*Task directions:* Taking the data below, please print only the lines from the line holding "(sheet (at 110.49" to the line holding "X60417000Y-94270000D02*", inclusive, with pictures omitted.

*Data supplied:*
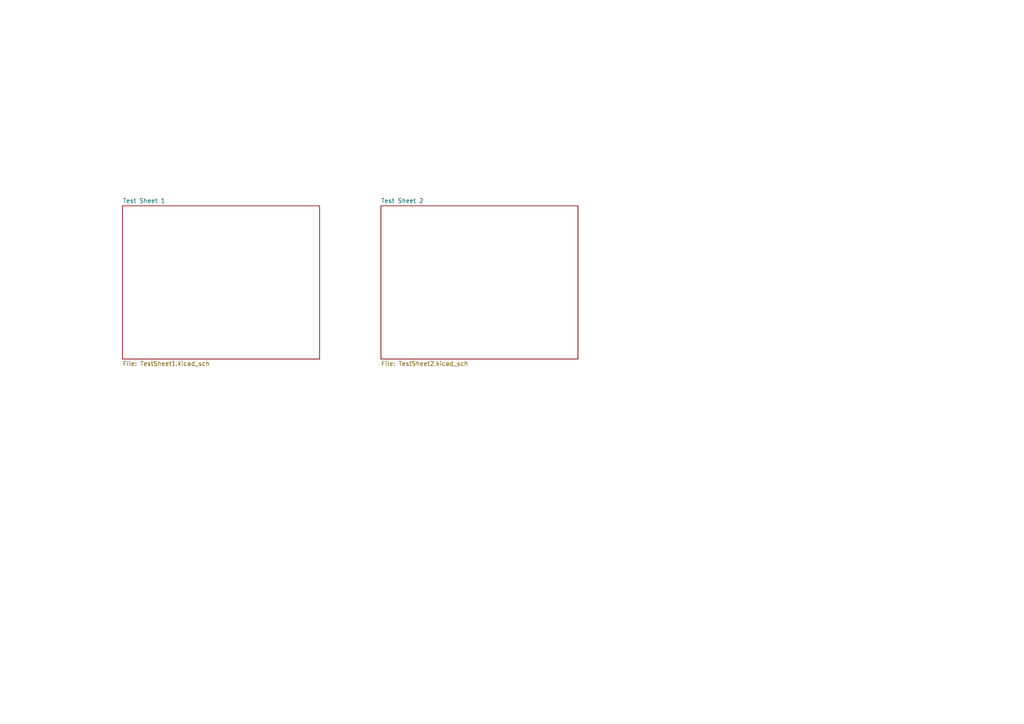
<source format=kicad_sch>
(kicad_sch (version 20211123) (generator eeschema)

  (uuid 60029b58-f41e-4f5c-a621-4f6cd7c322c5)

  (paper "A4")

  


  (sheet (at 35.56 59.69) (size 57.15 44.45) (fields_autoplaced)
    (stroke (width 0.1524) (type solid) (color 0 0 0 0))
    (fill (color 0 0 0 0.0000))
    (uuid c528700b-30f5-40a8-9628-6ce1f1ff17ee)
    (property "Sheet name" "Test Sheet 1" (id 0) (at 35.56 58.9784 0)
      (effects (font (size 1.27 1.27)) (justify left bottom))
    )
    (property "Sheet file" "TestSheet1.kicad_sch" (id 1) (at 35.56 104.7246 0)
      (effects (font (size 1.27 1.27)) (justify left top))
    )
  )

  (sheet (at 110.49 59.69) (size 57.15 44.45) (fields_autoplaced)
    (stroke (width 0.1524) (type solid) (color 0 0 0 0))
    (fill (color 0 0 0 0.0000))
    (uuid ce566e0f-4cda-41a5-bf18-71778eb5cdec)
    (property "Sheet name" "Test Sheet 2" (id 0) (at 110.49 58.9784 0)
      (effects (font (size 1.27 1.27)) (justify left bottom))
    )
    (property "Sheet file" "TestSheet2.kicad_sch" (id 1) (at 110.49 104.7246 0)
      (effects (font (size 1.27 1.27)) (justify left top))
    )
  )

  (sheet_instances
    (path "/" (page "1"))
    (path "/c528700b-30f5-40a8-9628-6ce1f1ff17ee" (page "1"))
    (path "/ce566e0f-4cda-41a5-bf18-71778eb5cdec" (page "2"))
  )
)

</source>
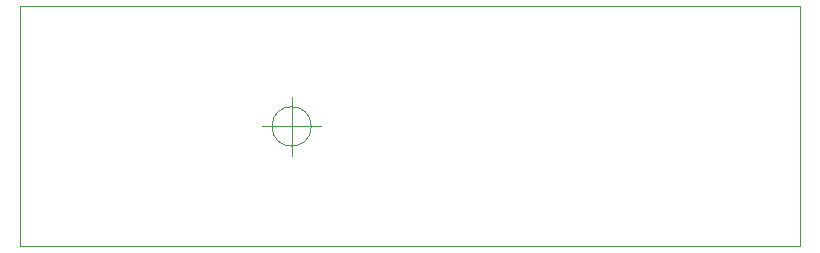
<source format=gbr>
%TF.GenerationSoftware,KiCad,Pcbnew,6.0.2-378541a8eb~116~ubuntu20.04.1*%
%TF.CreationDate,2022-03-08T10:00:38+01:00*%
%TF.ProjectId,contact-sensor,636f6e74-6163-4742-9d73-656e736f722e,0.1.1*%
%TF.SameCoordinates,Original*%
%TF.FileFunction,Profile,NP*%
%FSLAX46Y46*%
G04 Gerber Fmt 4.6, Leading zero omitted, Abs format (unit mm)*
G04 Created by KiCad (PCBNEW 6.0.2-378541a8eb~116~ubuntu20.04.1) date 2022-03-08 10:00:38*
%MOMM*%
%LPD*%
G01*
G04 APERTURE LIST*
%TA.AperFunction,Profile*%
%ADD10C,0.100000*%
%TD*%
G04 APERTURE END LIST*
D10*
X39930000Y-84110000D02*
X105970000Y-84110000D01*
X105970000Y-84110000D02*
X105970000Y-104430000D01*
X105970000Y-104430000D02*
X39930000Y-104430000D01*
X39930000Y-104430000D02*
X39930000Y-84110000D01*
X64583666Y-94270000D02*
G75*
G03*
X64583666Y-94270000I-1666666J0D01*
G01*
X60417000Y-94270000D02*
X65417000Y-94270000D01*
X62917000Y-91770000D02*
X62917000Y-96770000D01*
M02*

</source>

*Reply:*
  (sheet (at 110.49 59.69) (size 57.15 44.45) (fields_autoplaced)
    (stroke (width 0.1524) (type solid) (color 0 0 0 0))
    (fill (color 0 0 0 0.0000))
    (uuid ce566e0f-4cda-41a5-bf18-71778eb5cdec)
    (property "Sheet name" "Test Sheet 2" (id 0) (at 110.49 58.9784 0)
      (effects (font (size 1.27 1.27)) (justify left bottom))
    )
    (property "Sheet file" "TestSheet2.kicad_sch" (id 1) (at 110.49 104.7246 0)
      (effects (font (size 1.27 1.27)) (justify left top))
    )
  )

  (sheet_instances
    (path "/" (page "1"))
    (path "/c528700b-30f5-40a8-9628-6ce1f1ff17ee" (page "1"))
    (path "/ce566e0f-4cda-41a5-bf18-71778eb5cdec" (page "2"))
  )
)

</source>
<source format=gbr>
%TF.GenerationSoftware,KiCad,Pcbnew,6.0.2-378541a8eb~116~ubuntu20.04.1*%
%TF.CreationDate,2022-03-08T10:00:38+01:00*%
%TF.ProjectId,contact-sensor,636f6e74-6163-4742-9d73-656e736f722e,0.1.1*%
%TF.SameCoordinates,Original*%
%TF.FileFunction,Profile,NP*%
%FSLAX46Y46*%
G04 Gerber Fmt 4.6, Leading zero omitted, Abs format (unit mm)*
G04 Created by KiCad (PCBNEW 6.0.2-378541a8eb~116~ubuntu20.04.1) date 2022-03-08 10:00:38*
%MOMM*%
%LPD*%
G01*
G04 APERTURE LIST*
%TA.AperFunction,Profile*%
%ADD10C,0.100000*%
%TD*%
G04 APERTURE END LIST*
D10*
X39930000Y-84110000D02*
X105970000Y-84110000D01*
X105970000Y-84110000D02*
X105970000Y-104430000D01*
X105970000Y-104430000D02*
X39930000Y-104430000D01*
X39930000Y-104430000D02*
X39930000Y-84110000D01*
X64583666Y-94270000D02*
G75*
G03*
X64583666Y-94270000I-1666666J0D01*
G01*
X60417000Y-94270000D02*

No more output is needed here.